━━━ Data shown

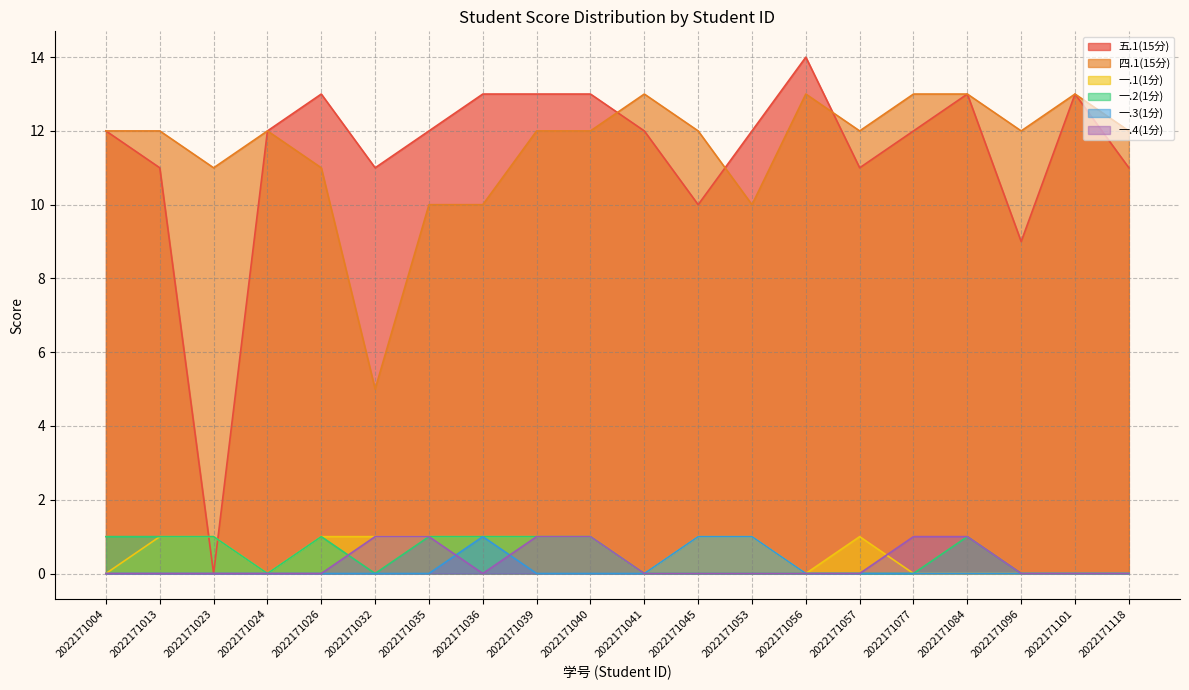

Does the chart have visible grid lines?

Yes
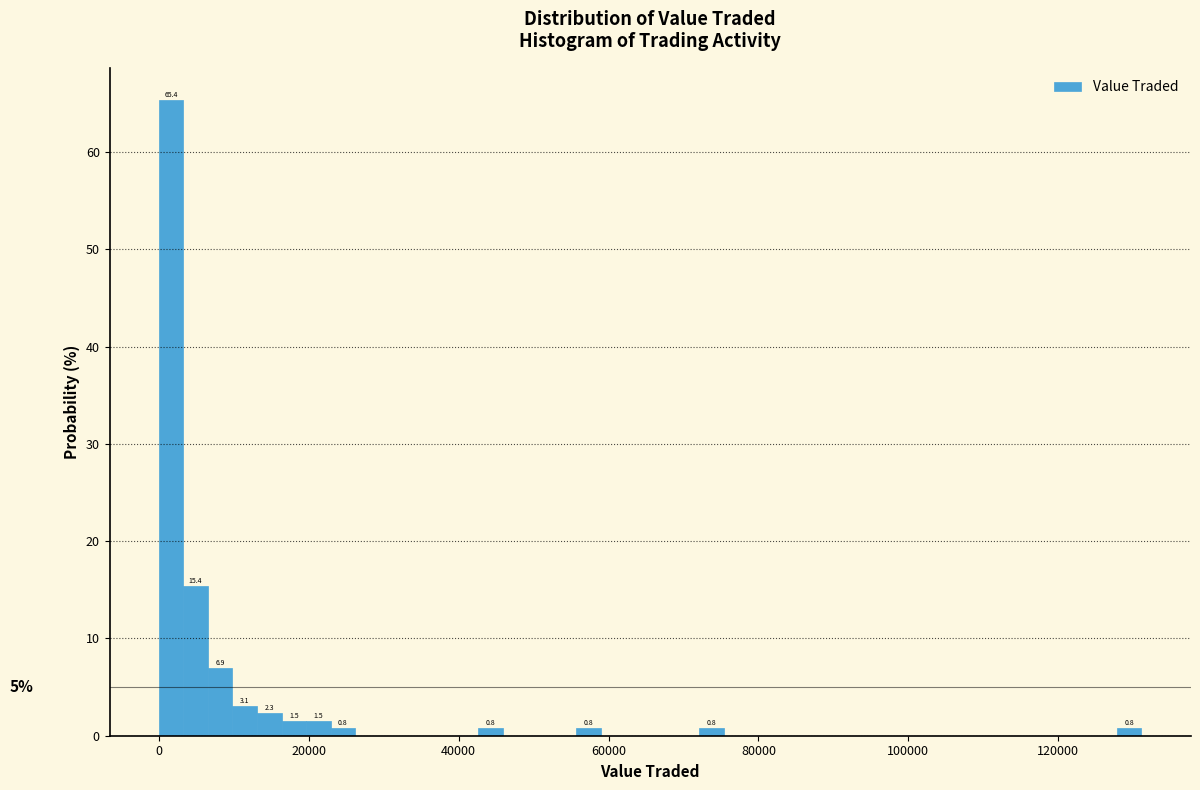

Around what value on the x-axis is the tallest bar? Give the approximate position of its centre, as read against the axis.

2000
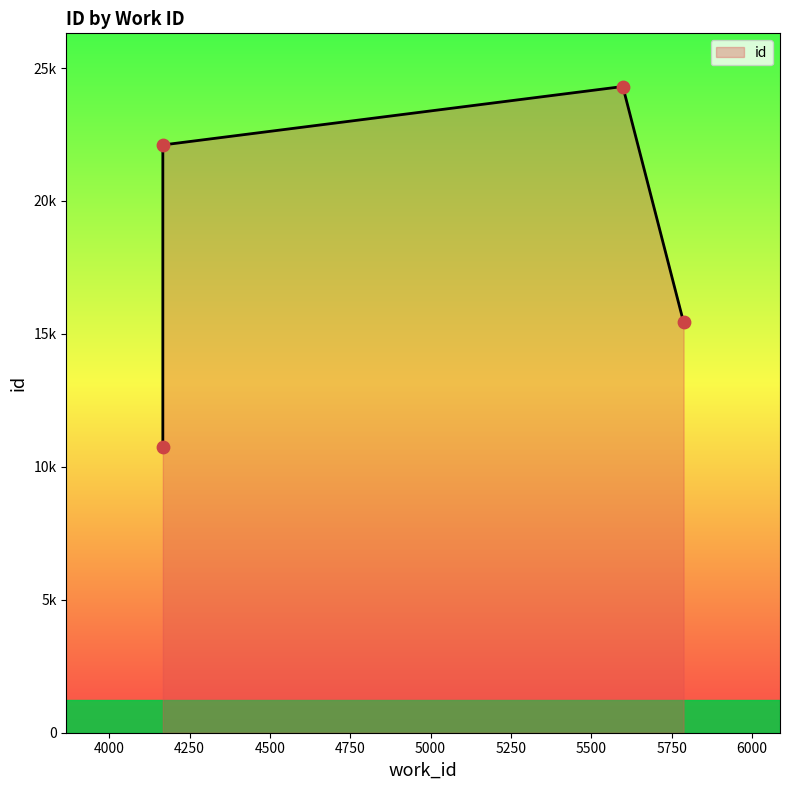

Between 4167 and 5787, which is larger?

4167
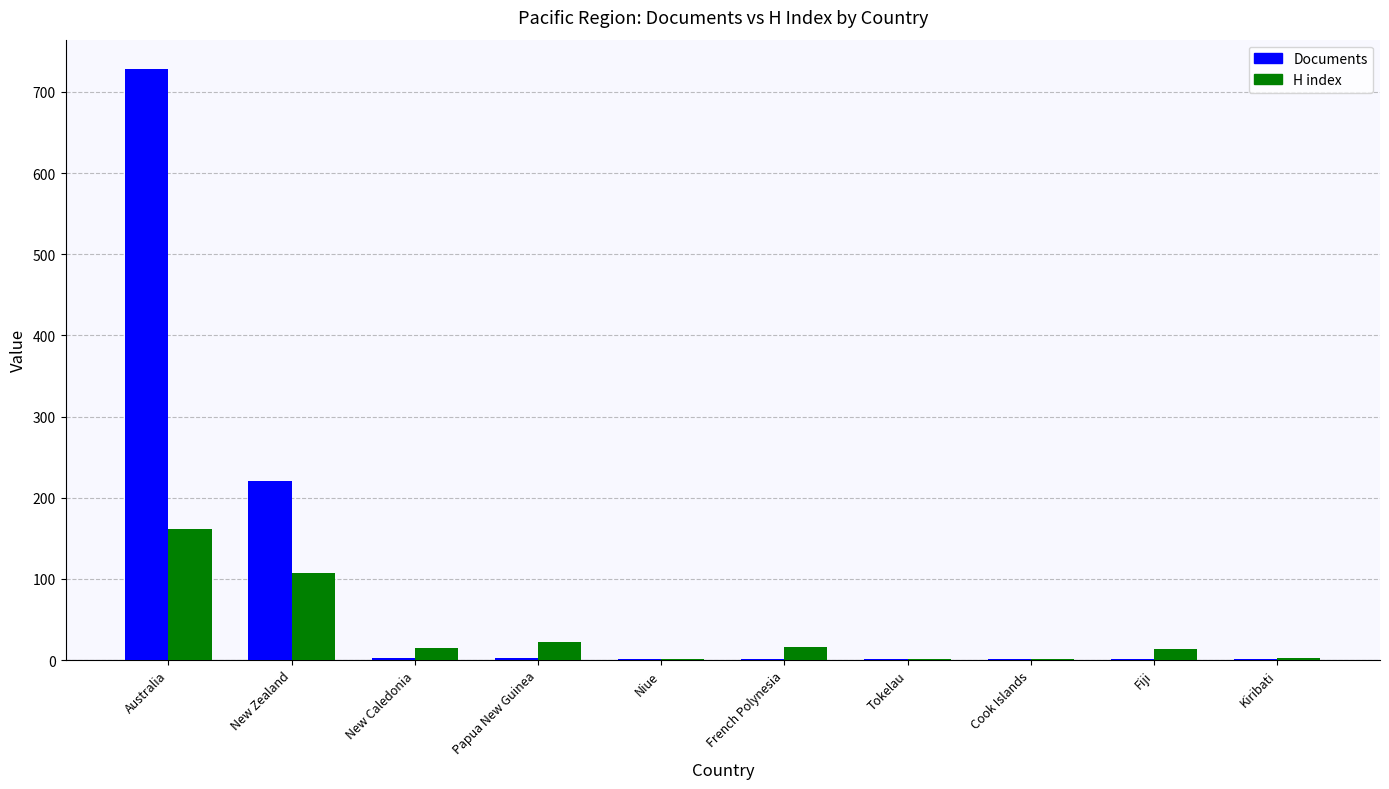

What is the maximum value for H index?

162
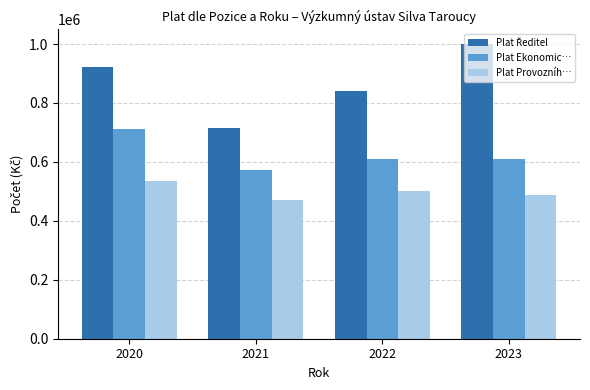

What is the approximate value of Plat Ekonomic… at 2021?

574190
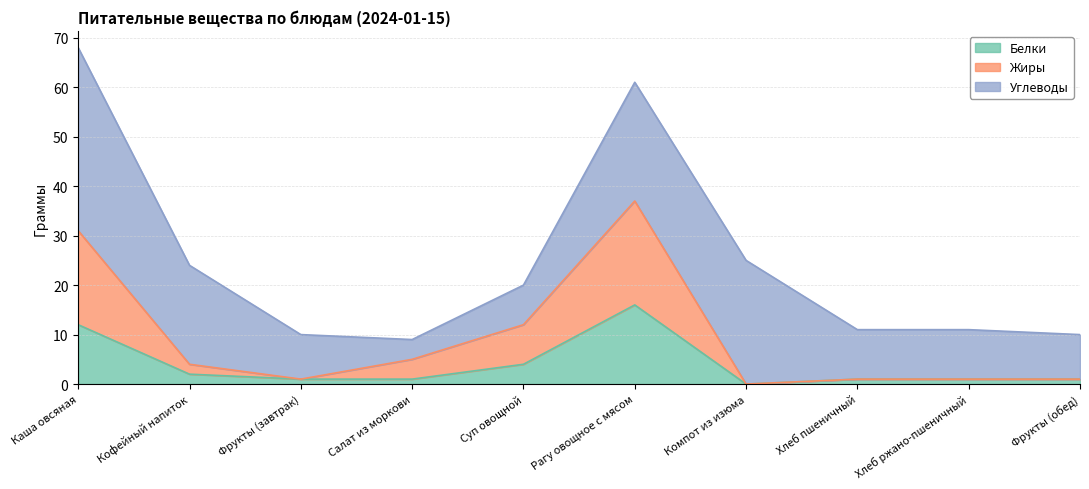

At which category is the sum across all series the highest?

Каша овсяная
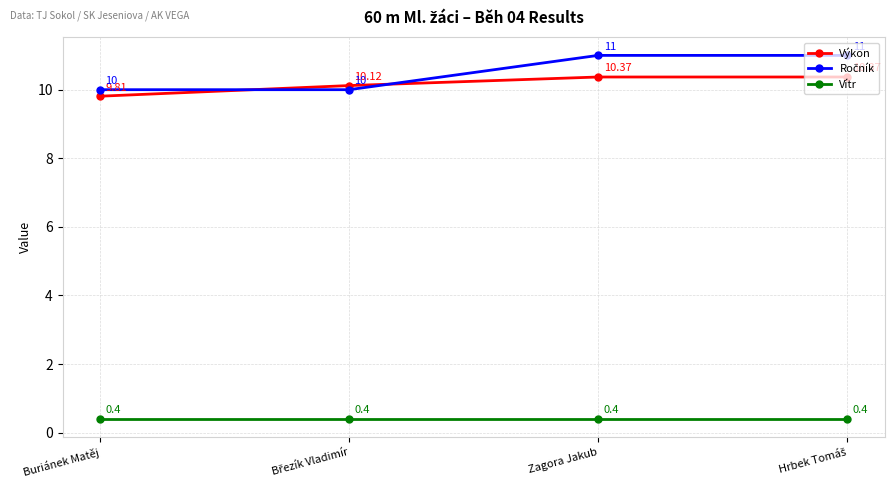

True or false: Výkon and Vítr intersect in this chart.

False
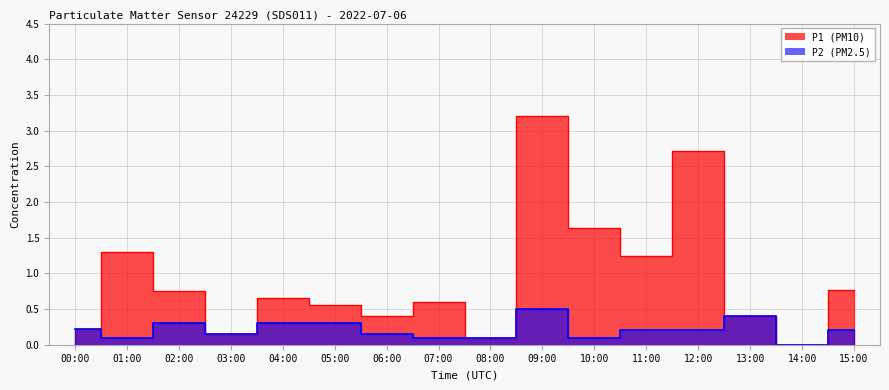

Does the chart have visible grid lines?

Yes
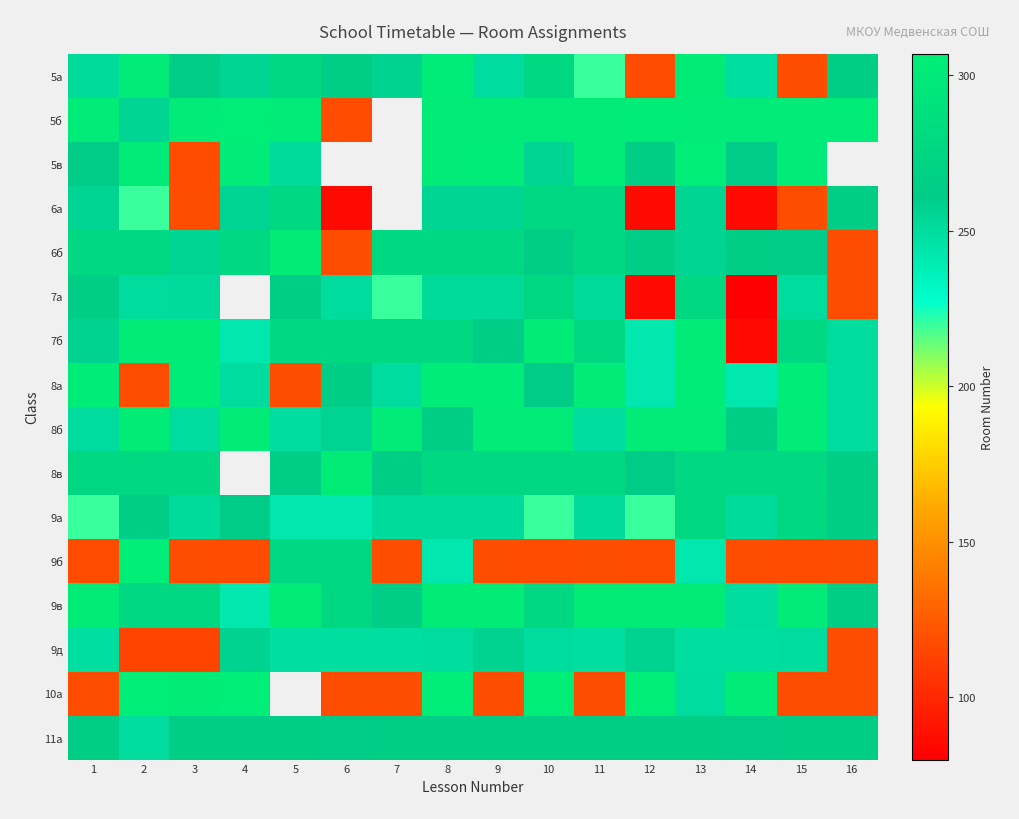

Which has a higher value, 3 or 10?

10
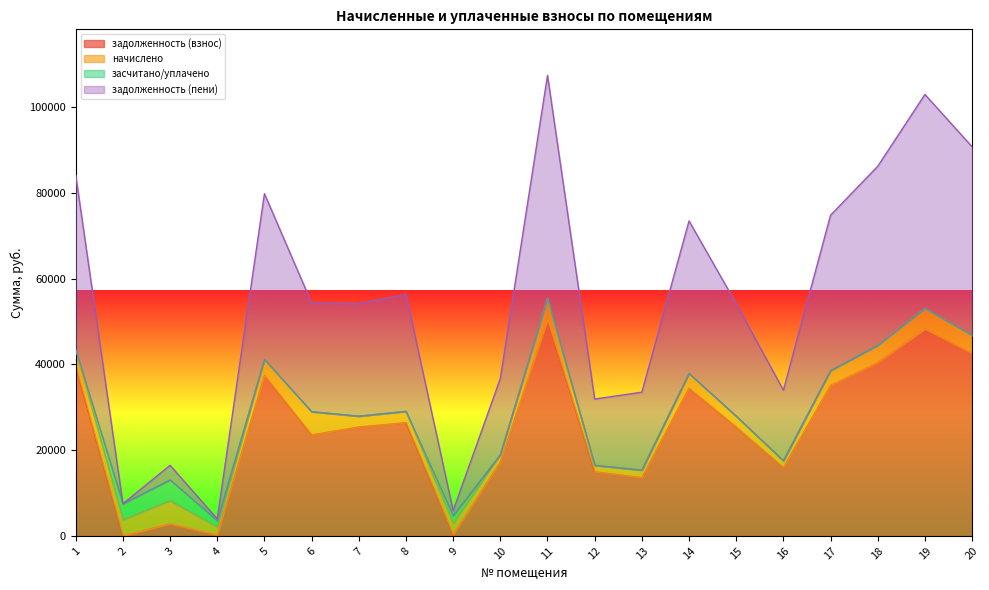

What is the highest value of the задолженность (пени) series?

107455.9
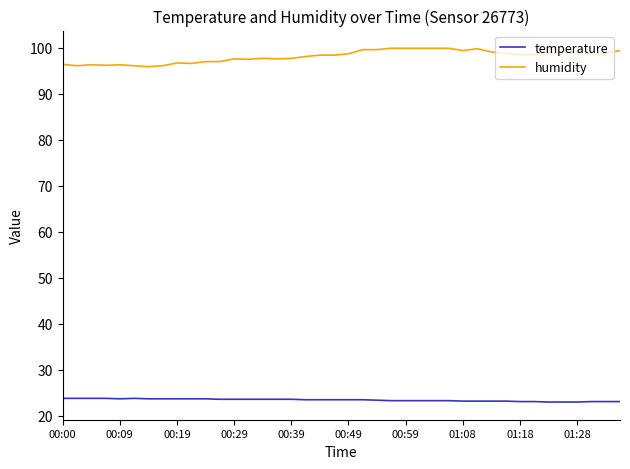

List the series in order of their overall mean, lowest first.

temperature, humidity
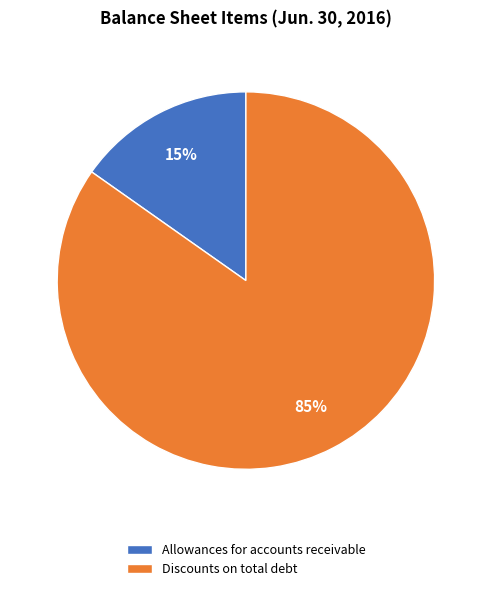

What is the majority slice?

Discounts on total debt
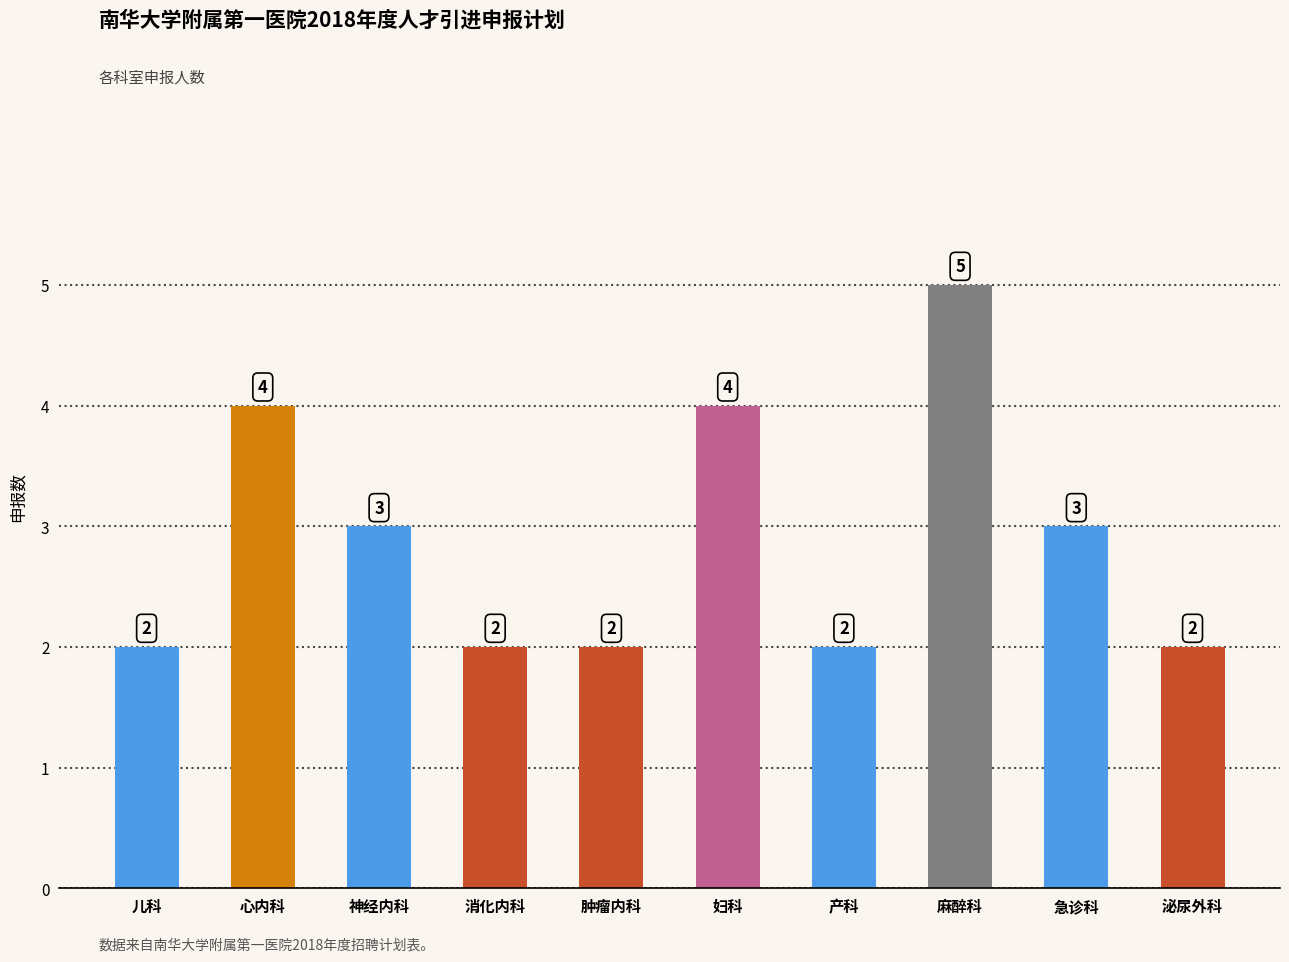

What is the label of the 8th bar from the right?

神经内科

━━━━━━

** Task item **
Reproduce every row above word for word, leaving out the pictures.

** Solution for this task **
Does the chart have visible grid lines?

Yes

Around what value on the x-axis is the tallest bar? Give the approximate position of its centre, as read against the axis.

2000

Between 4167 and 5787, which is larger?

4167

What is the maximum value for H index?

162

What is the approximate value of Plat Ekonomic… at 2021?

574190

At which category is the sum across all series the highest?

Каша овсяная

True or false: Výkon and Vítr intersect in this chart.

False

Does the chart have visible grid lines?

Yes

Which has a higher value, 3 or 10?

10

What is the highest value of the задолженность (пени) series?

107455.9

List the series in order of their overall mean, lowest first.

temperature, humidity

What is the majority slice?

Discounts on total debt

What is the label of the 8th bar from the right?

神经内科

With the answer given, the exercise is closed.